## What the task requires
Among the entries that follow, count the lines with the word "scenarios" and report the number by itself.

[Dataset excerpts]
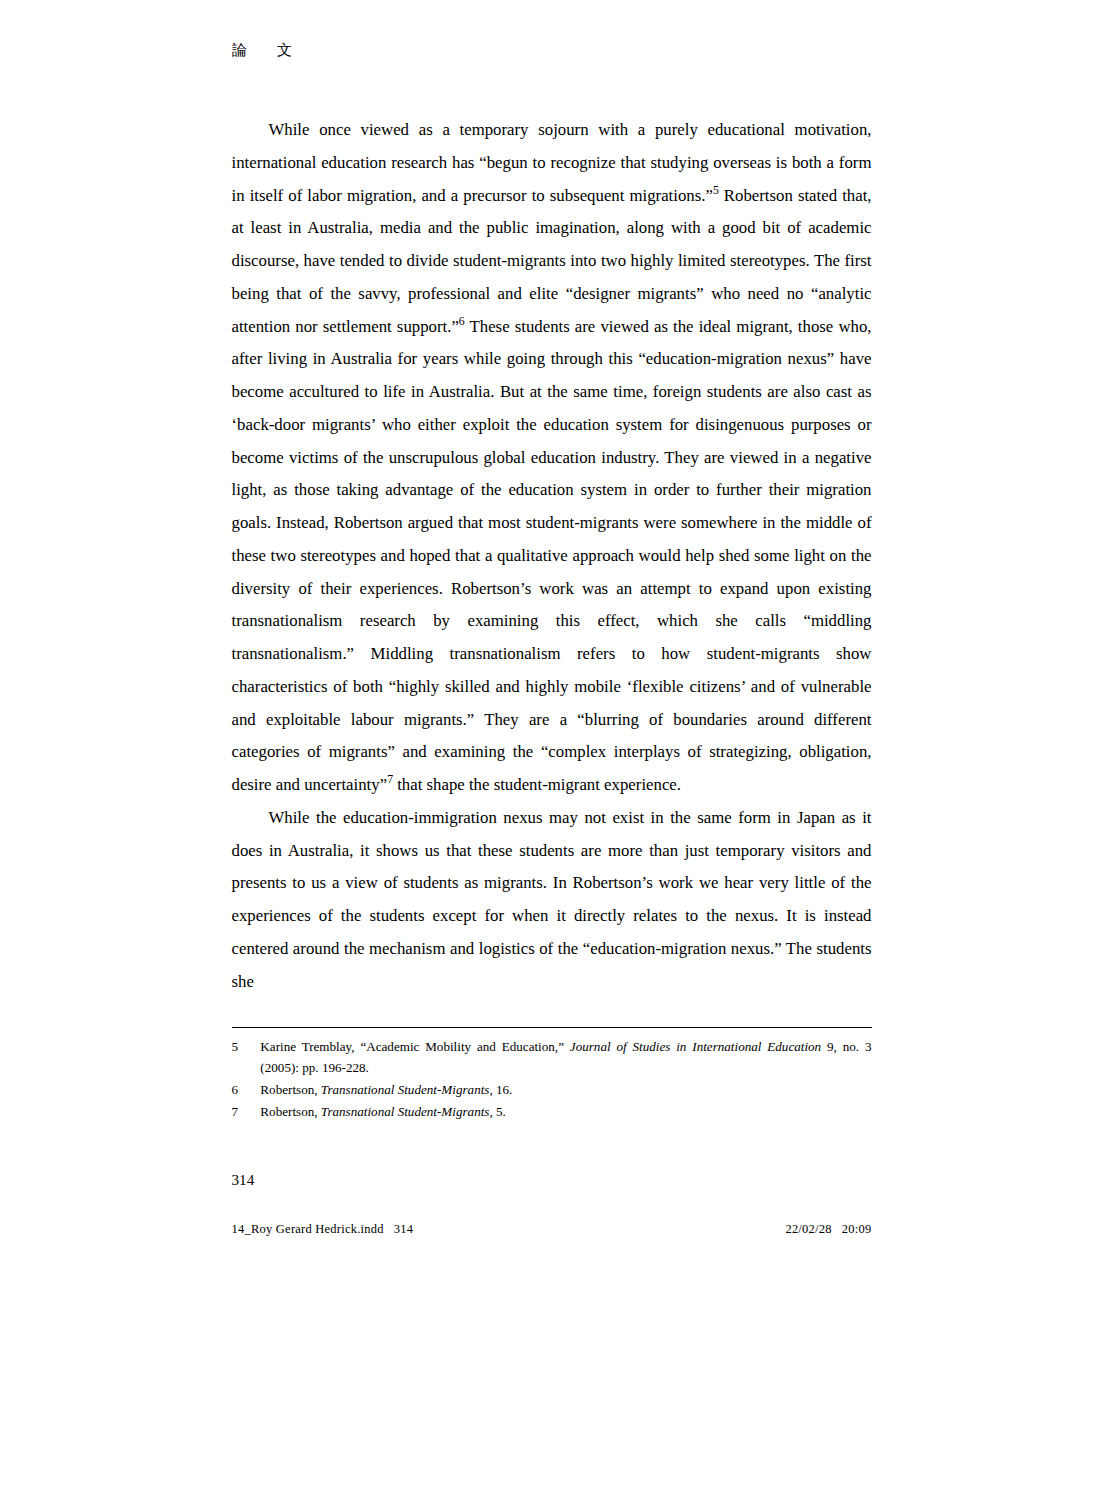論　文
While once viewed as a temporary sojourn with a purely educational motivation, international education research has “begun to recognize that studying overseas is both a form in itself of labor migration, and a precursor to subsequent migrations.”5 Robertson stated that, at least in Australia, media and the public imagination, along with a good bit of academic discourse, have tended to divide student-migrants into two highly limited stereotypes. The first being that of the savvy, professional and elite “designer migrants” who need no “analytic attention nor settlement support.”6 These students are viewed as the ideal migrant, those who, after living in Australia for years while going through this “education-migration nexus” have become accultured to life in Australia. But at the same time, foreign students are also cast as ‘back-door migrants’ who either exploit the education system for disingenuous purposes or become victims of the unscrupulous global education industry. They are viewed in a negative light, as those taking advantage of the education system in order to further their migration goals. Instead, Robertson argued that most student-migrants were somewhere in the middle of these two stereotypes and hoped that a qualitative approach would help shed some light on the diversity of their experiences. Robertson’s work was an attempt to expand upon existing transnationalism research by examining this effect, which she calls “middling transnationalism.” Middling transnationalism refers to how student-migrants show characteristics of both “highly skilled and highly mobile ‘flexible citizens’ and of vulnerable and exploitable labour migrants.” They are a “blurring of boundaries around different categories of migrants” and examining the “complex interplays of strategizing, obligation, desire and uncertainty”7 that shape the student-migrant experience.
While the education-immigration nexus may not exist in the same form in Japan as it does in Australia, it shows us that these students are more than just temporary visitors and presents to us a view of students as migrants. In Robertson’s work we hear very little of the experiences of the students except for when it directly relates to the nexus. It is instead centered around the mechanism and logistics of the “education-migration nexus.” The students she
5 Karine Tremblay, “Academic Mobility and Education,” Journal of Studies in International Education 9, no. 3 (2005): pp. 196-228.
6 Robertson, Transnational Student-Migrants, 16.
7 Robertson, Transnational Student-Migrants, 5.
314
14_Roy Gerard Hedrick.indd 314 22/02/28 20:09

---

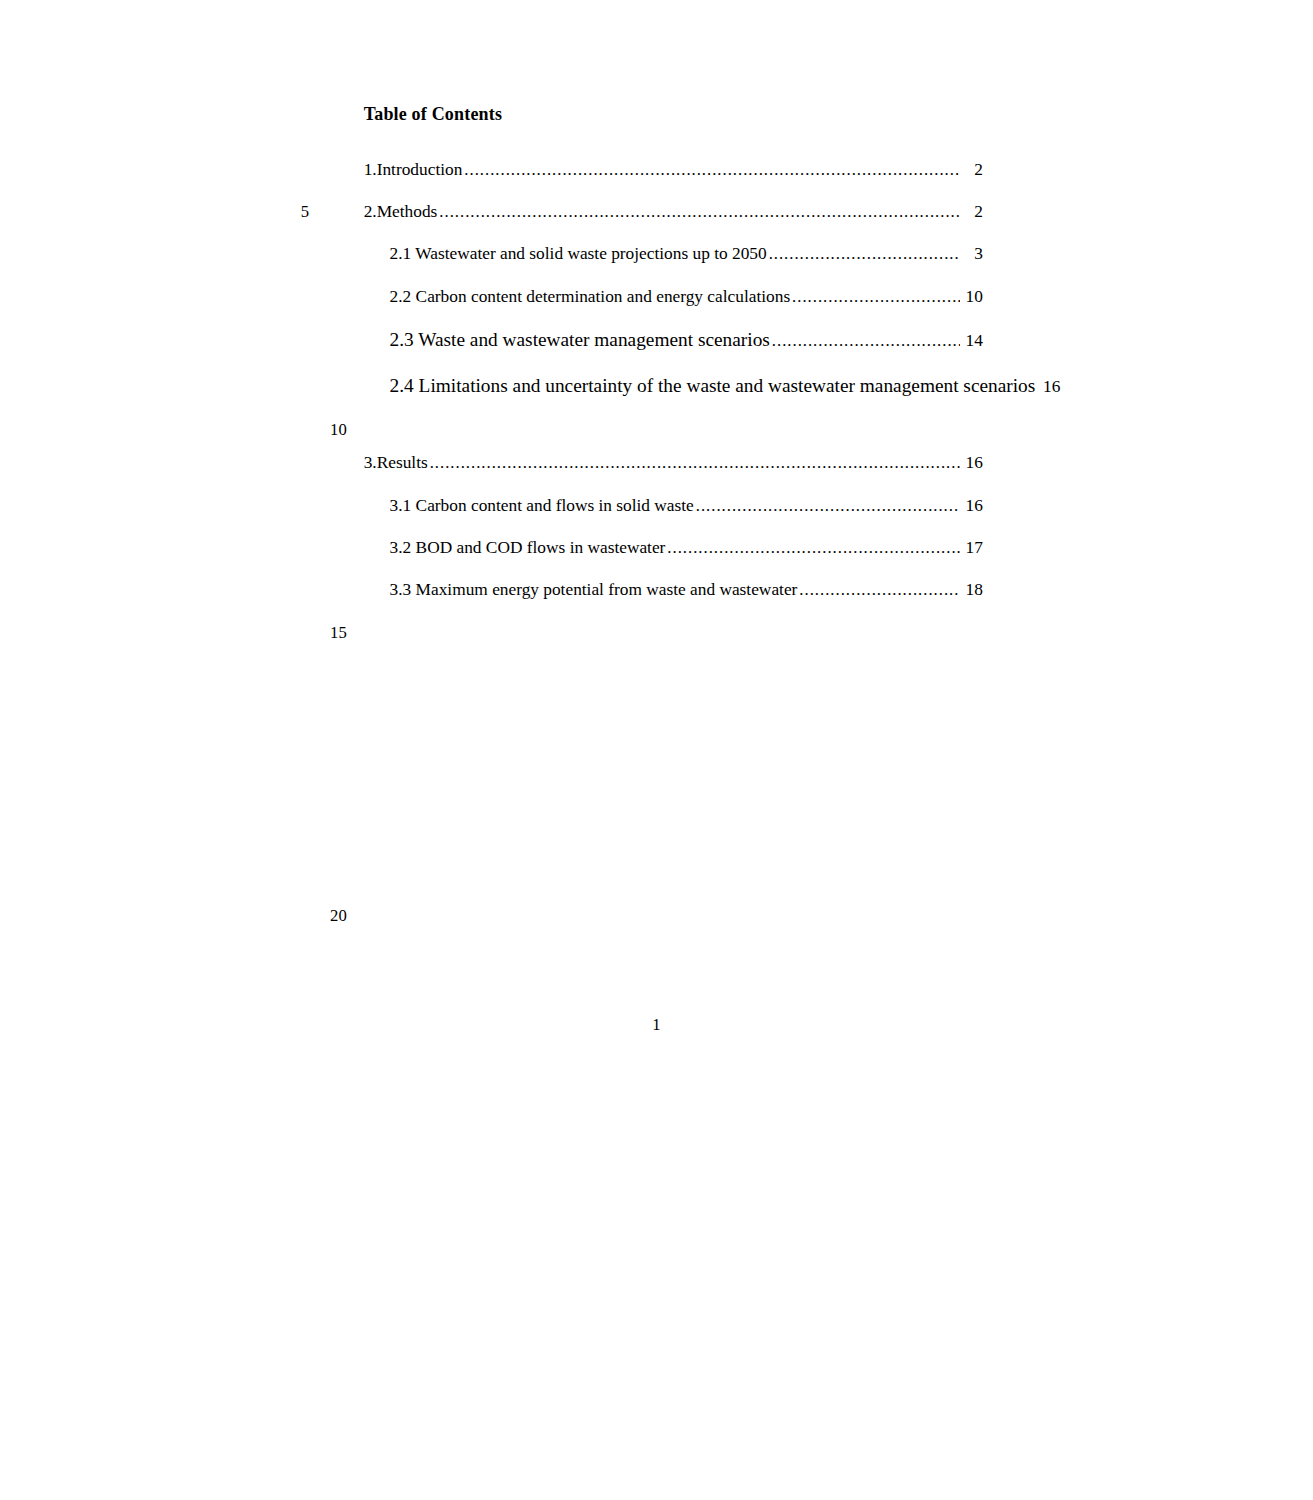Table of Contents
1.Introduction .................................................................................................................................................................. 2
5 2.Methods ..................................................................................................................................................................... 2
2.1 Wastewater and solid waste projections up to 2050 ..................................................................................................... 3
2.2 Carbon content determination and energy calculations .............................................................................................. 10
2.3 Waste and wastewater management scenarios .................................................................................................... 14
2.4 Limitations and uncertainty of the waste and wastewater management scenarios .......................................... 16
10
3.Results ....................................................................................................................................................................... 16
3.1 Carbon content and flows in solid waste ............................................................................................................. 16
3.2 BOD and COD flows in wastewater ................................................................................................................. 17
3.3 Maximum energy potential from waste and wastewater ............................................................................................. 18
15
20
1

* * *

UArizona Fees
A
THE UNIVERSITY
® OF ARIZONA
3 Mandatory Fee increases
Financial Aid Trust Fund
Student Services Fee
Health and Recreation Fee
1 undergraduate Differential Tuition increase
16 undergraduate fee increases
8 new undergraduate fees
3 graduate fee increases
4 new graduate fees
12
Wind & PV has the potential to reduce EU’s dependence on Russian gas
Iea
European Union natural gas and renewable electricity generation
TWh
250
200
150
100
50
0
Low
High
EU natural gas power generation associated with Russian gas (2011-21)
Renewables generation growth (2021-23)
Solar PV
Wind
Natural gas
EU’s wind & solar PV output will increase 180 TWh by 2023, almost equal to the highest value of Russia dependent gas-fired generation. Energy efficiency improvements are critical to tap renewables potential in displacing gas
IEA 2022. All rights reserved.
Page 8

## Your solution
2